But The Shape of Water is this year's most offensive queer exploitation. Del Toro's sexual analogies begin with Sally Hawkins masturbating to an egg-timer. It's a metaphor for fanboy adolescence--a key to the film's story of repression and oppression that turns into bestiality, literally a wet dream that sentimentalizes gayness.
Elisa's romance with an amphibious creature called the Asset by government scientists during the film's Cold War-era setting, recalls the '80s monster movie parody Swamp Thing. Happy about fucking a virtual fish, Elisa cries, "He doesn't see what I lack. He takes me for what I am." Yet, her use of the word "lack" is not semiotic lingo but part of del Toro's clueless idea that queerness is a deficiency.

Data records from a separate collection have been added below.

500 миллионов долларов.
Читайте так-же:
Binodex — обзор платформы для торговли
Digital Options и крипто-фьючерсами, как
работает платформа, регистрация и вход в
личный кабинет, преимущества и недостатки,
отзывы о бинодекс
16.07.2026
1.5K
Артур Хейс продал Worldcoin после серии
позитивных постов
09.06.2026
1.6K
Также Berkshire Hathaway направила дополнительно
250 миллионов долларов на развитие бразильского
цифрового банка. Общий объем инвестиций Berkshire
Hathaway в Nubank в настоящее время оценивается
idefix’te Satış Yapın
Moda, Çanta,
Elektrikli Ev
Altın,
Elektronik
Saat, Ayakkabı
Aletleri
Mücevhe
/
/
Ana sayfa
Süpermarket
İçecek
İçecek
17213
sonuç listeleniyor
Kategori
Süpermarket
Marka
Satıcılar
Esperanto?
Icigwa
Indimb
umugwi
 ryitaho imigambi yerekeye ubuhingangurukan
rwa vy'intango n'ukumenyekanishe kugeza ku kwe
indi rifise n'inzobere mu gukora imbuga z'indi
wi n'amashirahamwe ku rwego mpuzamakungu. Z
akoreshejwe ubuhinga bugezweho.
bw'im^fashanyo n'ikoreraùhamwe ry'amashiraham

Even when del Toro shifts into a disruptive musical fantasy sequence where mute Elisa sings, he lacks the camp sense to make the irony powerful rather than corny. His sci-fi twerpiness takes the gay affinity for movie culture (the transference of hidden emotion that Terence Davies uses so effectively in The Long Day Closes) and gets it wrong. Elisa sings "You'll Never Know," the same Alice Faye tune that Martin Scorsese used in Alice Doesn't Live Here Anymore in his contrast of traditional pop culture to rock 'n' roll revolution. But del Toro rolls back gay pop insight.
There's no revolution when these movies use queerness to prop up rickety, formulaic stories. Separating gays from the rest of humanity, simply by highlighting oppression is unhelpful. Del Toro's "minority" characters are threatened by a typical white racist hetero male (Frankensteinian Michael Shannon, seen brutally fucking his submissive wife) which merely flips another oppressive cliche. It's ironic for an era that pretends to champion diversity. We can no longer afford to see our opponent as evil without examining the humanity we share. These sexual fantasy movies exploit queerness for cheap thrills.